* **本文**
◎〔週間見通し〕NY金、法定通貨の信認が揺らぐ

コモディティ・アナリシス

◎〔週間見通し〕NY金、年末控え振れやすい=バーグインベスト・吉中氏
2020/12/11 11:30
 吉中晋吾・バーグインベスト代表=来週のニューヨーク金先物相場は、年末を控えたポジション調整の中、欧米の金融や財政関連のイベントをにらんで、上下に振れやすいだろう。予想レンジは1オンス=1750〜1950ドル。
 大局的には、新型コロナウイルスの感染拡大による超金融緩和や、財政赤字の拡大を背景に、法定通貨の信認が揺らいでいる。金は資金の受け皿となり得るのか、投資家に試されている段階と言える。
 11月以降のNY金の動きを振り返ると、上旬に1950ドルを上抜いた直後、ワクチンの実用化観測で急落したが、1750ドル付近では支えられ、月末からは上昇に転じた。8月上旬の史上最高値2089.20ドルから200ドル以上下げたこともあり、保有対象として再評価する動きが出始めたとみるべきだろう。

* **課題**
NY金の週間見通しを述べた本文のうち、「コモディティ・アナリシス」から「ス=1750〜1950ドル。」までのすべてを一字一句違えずに書き写してください。 以下の記録は本文とは関係がありません。

* **資料データ**
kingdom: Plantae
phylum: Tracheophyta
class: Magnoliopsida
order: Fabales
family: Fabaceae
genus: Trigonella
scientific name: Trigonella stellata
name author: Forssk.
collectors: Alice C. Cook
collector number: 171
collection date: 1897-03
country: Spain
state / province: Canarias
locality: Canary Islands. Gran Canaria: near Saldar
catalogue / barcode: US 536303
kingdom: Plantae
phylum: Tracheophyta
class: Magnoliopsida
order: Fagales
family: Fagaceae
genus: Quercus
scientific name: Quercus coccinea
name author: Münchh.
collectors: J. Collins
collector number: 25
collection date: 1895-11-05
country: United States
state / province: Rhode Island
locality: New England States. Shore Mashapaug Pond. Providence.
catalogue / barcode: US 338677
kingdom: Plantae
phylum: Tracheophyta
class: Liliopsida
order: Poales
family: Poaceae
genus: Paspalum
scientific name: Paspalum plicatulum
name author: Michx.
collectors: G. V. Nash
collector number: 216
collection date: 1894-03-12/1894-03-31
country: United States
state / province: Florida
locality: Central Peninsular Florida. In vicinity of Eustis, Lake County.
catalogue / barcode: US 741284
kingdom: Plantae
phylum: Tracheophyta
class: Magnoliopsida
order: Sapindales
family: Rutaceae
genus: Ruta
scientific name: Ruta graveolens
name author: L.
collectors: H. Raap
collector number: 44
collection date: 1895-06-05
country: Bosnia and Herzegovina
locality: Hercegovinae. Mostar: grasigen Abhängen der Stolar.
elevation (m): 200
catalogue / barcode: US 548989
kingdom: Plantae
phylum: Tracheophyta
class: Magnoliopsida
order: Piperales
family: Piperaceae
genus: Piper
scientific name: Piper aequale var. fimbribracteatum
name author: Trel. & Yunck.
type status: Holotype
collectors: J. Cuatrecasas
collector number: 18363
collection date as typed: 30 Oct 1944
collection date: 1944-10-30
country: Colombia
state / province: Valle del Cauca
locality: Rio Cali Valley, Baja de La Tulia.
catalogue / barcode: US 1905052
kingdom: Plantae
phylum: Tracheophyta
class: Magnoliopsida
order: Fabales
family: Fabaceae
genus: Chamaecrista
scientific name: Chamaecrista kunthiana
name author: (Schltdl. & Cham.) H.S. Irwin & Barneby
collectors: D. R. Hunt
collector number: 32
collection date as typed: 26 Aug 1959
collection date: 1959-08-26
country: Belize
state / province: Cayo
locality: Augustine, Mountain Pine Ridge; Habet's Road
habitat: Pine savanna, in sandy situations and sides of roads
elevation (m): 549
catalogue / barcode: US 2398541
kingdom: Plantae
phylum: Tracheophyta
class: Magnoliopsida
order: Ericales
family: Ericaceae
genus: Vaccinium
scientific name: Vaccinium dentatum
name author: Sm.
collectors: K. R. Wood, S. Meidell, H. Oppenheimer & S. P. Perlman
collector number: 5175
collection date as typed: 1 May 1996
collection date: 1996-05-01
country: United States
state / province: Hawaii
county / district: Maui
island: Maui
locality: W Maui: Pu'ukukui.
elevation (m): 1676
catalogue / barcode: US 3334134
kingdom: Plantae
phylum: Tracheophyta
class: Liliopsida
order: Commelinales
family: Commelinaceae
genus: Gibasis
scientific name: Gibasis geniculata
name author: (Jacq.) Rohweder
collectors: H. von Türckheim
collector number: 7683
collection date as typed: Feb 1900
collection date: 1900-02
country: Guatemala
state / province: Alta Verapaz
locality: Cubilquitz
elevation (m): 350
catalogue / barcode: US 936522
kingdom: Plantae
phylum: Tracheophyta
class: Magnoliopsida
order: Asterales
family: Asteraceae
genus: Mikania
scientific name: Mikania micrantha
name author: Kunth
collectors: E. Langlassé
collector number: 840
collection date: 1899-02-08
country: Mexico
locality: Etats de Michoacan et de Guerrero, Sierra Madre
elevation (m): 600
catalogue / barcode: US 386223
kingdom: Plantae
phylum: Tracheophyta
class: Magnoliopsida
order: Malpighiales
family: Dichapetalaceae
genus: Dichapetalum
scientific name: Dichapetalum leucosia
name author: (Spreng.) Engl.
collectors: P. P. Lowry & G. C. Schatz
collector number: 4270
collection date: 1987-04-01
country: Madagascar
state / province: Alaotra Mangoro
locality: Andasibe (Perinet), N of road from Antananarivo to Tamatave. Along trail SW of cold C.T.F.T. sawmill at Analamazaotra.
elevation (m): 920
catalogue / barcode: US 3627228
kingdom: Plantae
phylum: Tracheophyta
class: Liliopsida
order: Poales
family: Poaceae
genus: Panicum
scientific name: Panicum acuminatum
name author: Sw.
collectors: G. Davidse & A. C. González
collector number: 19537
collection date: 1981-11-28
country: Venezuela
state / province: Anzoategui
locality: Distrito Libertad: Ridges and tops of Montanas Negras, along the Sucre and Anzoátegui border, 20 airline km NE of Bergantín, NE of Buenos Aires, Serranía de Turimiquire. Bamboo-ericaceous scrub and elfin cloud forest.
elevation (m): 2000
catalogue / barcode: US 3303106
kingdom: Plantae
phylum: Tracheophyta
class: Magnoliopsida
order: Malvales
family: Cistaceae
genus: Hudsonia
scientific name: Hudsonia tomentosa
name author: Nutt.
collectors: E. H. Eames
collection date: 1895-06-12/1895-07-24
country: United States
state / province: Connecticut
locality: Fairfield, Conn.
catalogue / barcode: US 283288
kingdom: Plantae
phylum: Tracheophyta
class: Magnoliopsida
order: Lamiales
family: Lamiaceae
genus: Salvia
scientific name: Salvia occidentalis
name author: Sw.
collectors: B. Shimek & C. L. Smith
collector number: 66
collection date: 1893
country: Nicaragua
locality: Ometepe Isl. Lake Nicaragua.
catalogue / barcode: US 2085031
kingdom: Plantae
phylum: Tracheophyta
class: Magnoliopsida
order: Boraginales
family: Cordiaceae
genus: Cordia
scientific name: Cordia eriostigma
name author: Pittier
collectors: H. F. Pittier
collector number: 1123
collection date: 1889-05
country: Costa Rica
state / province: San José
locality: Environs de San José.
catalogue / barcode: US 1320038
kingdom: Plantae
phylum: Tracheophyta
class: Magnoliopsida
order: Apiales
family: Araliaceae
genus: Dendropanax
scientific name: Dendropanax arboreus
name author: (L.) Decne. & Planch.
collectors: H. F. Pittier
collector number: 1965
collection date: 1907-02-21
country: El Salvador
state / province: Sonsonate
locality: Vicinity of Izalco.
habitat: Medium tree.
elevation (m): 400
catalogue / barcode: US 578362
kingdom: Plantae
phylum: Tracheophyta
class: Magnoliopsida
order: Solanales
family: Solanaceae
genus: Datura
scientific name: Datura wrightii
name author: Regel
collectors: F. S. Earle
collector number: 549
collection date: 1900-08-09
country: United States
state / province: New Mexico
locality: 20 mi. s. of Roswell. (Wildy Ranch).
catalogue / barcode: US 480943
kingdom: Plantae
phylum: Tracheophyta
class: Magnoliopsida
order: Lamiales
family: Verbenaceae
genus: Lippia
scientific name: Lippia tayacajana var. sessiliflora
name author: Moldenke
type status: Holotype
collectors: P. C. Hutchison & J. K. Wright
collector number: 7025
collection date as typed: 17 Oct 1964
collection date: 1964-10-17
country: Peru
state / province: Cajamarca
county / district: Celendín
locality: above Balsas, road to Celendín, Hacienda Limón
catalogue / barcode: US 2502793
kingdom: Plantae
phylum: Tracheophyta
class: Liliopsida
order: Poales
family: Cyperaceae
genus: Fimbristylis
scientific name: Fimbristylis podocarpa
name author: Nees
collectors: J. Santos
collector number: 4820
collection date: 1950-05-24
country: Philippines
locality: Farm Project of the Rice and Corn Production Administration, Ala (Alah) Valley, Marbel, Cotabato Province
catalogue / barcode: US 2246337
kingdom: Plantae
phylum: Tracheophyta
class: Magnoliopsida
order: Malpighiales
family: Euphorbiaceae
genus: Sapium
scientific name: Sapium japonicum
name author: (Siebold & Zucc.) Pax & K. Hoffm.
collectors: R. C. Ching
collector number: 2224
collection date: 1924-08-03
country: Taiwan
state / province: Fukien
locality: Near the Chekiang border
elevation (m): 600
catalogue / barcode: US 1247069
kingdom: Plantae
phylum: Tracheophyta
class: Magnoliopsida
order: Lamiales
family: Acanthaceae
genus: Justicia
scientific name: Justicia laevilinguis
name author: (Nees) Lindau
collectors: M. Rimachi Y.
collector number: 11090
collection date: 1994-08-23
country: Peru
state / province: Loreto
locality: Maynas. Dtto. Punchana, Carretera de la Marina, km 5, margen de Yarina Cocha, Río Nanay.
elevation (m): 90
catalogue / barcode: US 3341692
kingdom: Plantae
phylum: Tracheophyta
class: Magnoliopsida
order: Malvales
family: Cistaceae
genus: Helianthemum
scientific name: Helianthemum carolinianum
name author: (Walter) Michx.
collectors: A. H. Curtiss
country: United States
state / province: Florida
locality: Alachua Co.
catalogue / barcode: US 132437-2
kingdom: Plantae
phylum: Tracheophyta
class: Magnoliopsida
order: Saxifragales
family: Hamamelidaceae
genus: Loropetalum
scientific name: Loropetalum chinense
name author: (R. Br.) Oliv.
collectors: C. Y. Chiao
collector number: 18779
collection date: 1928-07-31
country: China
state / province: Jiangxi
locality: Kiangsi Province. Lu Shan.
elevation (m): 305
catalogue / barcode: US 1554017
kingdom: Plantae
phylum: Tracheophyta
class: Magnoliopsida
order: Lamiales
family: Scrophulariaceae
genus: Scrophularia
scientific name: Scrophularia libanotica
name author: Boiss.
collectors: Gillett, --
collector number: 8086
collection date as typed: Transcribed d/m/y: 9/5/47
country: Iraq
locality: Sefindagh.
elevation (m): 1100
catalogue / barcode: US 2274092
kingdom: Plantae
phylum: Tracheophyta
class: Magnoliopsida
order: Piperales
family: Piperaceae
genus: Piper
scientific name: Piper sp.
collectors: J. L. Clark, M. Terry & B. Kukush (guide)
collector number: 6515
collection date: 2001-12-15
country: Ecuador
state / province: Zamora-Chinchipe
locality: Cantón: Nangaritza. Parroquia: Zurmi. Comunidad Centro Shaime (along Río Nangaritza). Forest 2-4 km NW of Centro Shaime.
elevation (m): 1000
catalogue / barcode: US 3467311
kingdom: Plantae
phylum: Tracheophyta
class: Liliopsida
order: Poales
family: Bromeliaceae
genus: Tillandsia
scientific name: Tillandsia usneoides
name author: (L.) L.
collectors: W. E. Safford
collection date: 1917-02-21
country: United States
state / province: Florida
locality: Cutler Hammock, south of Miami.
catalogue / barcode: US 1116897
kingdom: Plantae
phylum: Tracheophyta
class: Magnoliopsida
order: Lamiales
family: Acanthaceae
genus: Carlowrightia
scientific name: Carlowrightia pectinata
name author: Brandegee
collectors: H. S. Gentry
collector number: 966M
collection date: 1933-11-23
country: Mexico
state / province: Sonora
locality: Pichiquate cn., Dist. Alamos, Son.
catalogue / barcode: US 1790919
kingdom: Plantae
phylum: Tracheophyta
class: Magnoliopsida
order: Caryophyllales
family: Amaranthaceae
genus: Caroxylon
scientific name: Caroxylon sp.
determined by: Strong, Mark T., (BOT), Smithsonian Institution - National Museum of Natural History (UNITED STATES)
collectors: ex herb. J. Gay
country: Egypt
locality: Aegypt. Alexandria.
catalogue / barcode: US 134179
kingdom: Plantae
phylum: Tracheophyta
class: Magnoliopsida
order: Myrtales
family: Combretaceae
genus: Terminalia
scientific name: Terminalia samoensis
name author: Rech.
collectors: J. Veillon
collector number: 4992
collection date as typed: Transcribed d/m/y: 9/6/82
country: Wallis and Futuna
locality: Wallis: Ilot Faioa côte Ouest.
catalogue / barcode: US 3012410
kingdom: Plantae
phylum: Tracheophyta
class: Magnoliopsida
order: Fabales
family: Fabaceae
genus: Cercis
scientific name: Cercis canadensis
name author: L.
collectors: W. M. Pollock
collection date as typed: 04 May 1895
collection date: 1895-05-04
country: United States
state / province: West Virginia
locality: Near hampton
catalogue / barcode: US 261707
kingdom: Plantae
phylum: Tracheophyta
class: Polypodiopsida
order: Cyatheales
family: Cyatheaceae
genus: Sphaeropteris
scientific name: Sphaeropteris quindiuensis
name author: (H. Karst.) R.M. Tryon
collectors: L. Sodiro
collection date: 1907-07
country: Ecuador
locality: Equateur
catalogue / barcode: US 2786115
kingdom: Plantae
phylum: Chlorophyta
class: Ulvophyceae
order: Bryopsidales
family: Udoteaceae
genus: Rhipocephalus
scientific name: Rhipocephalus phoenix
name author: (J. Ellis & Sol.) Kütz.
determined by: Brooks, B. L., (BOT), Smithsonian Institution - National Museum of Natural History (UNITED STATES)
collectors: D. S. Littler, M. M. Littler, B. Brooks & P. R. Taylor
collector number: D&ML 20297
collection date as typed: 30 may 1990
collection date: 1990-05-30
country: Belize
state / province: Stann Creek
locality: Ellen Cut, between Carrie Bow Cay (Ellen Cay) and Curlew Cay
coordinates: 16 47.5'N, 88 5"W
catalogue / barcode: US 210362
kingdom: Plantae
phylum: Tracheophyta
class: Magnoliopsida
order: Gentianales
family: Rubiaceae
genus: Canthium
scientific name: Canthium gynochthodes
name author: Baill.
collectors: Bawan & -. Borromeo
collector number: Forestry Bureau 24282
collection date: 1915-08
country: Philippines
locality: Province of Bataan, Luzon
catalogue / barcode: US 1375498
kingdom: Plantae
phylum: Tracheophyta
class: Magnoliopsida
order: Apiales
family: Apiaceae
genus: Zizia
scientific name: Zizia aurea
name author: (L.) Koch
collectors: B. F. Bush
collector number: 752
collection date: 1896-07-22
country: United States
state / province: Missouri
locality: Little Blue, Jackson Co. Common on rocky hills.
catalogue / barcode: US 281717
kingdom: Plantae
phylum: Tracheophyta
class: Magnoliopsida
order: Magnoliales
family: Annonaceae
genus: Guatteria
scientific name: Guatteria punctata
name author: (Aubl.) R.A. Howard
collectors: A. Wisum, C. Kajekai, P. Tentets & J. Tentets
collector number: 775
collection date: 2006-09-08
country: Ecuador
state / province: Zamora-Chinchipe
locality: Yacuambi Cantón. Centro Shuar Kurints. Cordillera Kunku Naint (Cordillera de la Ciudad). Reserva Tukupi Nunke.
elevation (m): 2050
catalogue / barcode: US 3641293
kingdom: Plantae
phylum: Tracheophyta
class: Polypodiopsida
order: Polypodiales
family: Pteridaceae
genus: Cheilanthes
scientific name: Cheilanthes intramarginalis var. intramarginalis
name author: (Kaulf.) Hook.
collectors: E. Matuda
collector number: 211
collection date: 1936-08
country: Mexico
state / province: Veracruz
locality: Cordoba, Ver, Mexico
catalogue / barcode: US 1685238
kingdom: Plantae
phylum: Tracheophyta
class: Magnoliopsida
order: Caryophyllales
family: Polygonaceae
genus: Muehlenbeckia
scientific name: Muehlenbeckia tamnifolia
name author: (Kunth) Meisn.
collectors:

* **解答欄**
コモディティ・アナリシス

◎〔週間見通し〕NY金、年末控え振れやすい=バーグインベスト・吉中氏
2020/12/11 11:30
 吉中晋吾・バーグインベスト代表=来週のニューヨーク金先物相場は、年末を控えたポジション調整の中、欧米の金融や財政関連のイベントをにらんで、上下に振れやすいだろう。予想レンジは1オンス=1750〜1950ドル。